Tuesday, November 13, 2012
Will health care facilities be better prepared next time?
From the NY Times:
Amid the worst hurricane to hit New York City in nearly 80 years, the home, the Promenade Rehabilitation and Health Care Center, failed to provide the most basic care to its patients, according to interviews with five employees, federal, city and hospital officials, and shelter directors.
Although nursing home officials say they cannot be blamed for what happened, the State Health Department has opened an investigation into Promenade’s actions.
Cold, thirst, fear: The situation grew so dire that the next evening, as the vestiges of the storm blew across the peninsula, ambulances arrived, evacuated the nearly 200 patients over several hours and deposited them in emergency shelters in the city.
In most cases, no Promenade staff member accompanied the patients, and many patients traveled without their medical records. Both are violations of state regulations.
Some family members are still desperately searching for their loved ones, with no help from Promenade, at 140 Beach 114th Street. These patients now live in various emergency shelters or have landed in cots and beds in hospitals and nursing homes across the region.
From The Huffington Post:
New York City hospital and nursing home patients and their loved ones might reasonably have believed they were safe as Hurricane Sandy approached. Mayor Michael Bloomberg had exempted hospitals and nursing homes in low-lying "Zone A" areas of the city from his pre-storm evacuation order. Much thought and planning had gone into the decision to "shelter in place."
But anyone following the recent history of how hospitals and nursing homes have fared in American disasters had ample reason for concern.
In many New Orleans hospitals after Hurricane Katrina in 2005, floodwaters knocked out vulnerable backup power systems. A day later, still awaiting rescue in intense summer heat, doctors at Memorial Medical Center were so desperate, they intentionally hastened the deaths of some patients by injecting them with morphine and sedatives, and ultimately 45 bodies were found at the hospital.
Over the past five years, I've reported on the impact of disasters on hospitals and medical systems, from Hurricanes Katrina, Gustav and Isaac in New Orleans to Hurricane Irene in New York. I'm also writing a book about this subject. So when Hurricane Sandy approached, I interviewed city and state health and emergency commissioners about their plans and the reasons for their decision this time not to mandate hospital and nursing home evacuations in the city's most vulnerable areas.
I pressed them on this even though there was every indication they and their staffs had diligently prepared for the storm. Last year, these commissioners decided that many of the same hospitals and nursing homes should be evacuated before Hurricane Irene, many of them shutting their doors for the first time in history in part due to the lessons of Katrina.

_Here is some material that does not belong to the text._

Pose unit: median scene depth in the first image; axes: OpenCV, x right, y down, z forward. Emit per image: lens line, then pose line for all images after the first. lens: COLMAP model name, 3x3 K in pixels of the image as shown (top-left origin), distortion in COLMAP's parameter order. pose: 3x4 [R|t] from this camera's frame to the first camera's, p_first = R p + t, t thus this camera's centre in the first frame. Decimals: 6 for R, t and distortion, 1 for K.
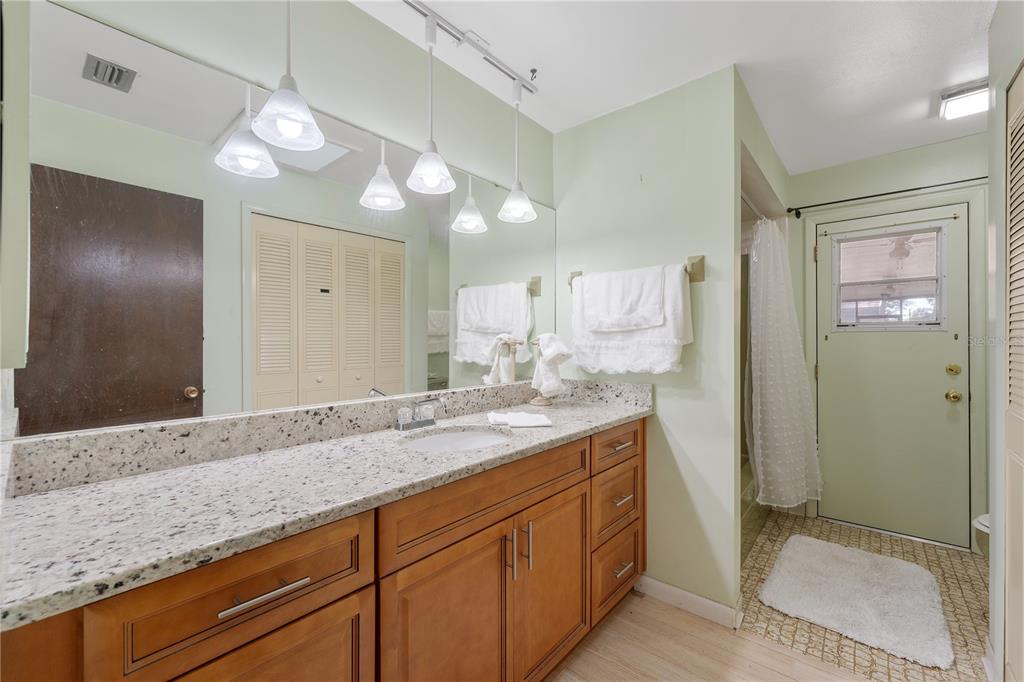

In interviews, they told me that the decision to evacuate last year was based on fears that an eight-foot storm surge could knock out backup power. Even after Irene proved less damaging than expected in New York City, they stood by their decision to shift thousands of patients to safer locations. It was much better, they said, to move patients in a controlled, calm environment with full power than it would be to empty hospitals in the midst of an emergency.
This time around, the commissioners decided not to order as many evacuations, an approach that puzzled me since the weather service was predicting as early as Sunday morning that the storm surge could reach 11 feet in lower Manhattan and, as early as Saturday morning, up to eight feet from Ocean City, Md., to the Connecticut-Rhode Island border.

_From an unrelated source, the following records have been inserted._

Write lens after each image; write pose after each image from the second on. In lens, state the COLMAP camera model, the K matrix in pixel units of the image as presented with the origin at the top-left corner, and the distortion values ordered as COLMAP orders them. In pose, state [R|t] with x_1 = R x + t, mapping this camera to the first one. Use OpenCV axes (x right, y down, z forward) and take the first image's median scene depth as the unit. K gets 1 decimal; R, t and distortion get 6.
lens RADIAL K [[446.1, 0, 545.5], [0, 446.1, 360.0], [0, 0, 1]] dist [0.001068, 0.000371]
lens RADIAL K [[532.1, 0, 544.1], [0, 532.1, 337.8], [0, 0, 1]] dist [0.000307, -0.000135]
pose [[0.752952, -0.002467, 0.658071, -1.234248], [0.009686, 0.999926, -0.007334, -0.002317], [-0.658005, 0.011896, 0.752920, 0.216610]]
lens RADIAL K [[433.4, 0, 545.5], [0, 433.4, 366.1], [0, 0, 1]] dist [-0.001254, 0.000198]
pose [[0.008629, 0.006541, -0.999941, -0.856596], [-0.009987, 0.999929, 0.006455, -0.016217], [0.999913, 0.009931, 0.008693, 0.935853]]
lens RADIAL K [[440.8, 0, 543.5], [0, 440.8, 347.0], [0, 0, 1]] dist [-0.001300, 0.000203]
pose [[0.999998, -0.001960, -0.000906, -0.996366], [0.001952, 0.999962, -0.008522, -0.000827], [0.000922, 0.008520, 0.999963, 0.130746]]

What had changed in the intervening year? Were the hospitals and nursing homes better prepared to handle a hurricane? Were the lessons from other recent disasters being applied to a storm being described as the worst in a century?
I rented a car and drove to the Long Island command center in hope of finding out. The answers I came away with after reporting from crippled hospitals in Manhattan and Coney Island and darkened, sand-swept nursing homes by the ocean in the Rockaways highlight the complexities of that decision and raise some serious questions.
2 comments:
Of course not. At least not while Bloomberg remains as Mayor.
They aren't prepared for the best of times.
Keep on overbuilding...without a care in the world for our inadequate infrastructure...our ability to deliver emergency services...or to provide timely health care during an emergency.
Tick, tick, tick....KABOOM !!!
Our heretofore hidden weak points, have just been unmasked.
Nobody can win a fight with Mother Nature....not even with all the loads propaganda to the contrary from city hall.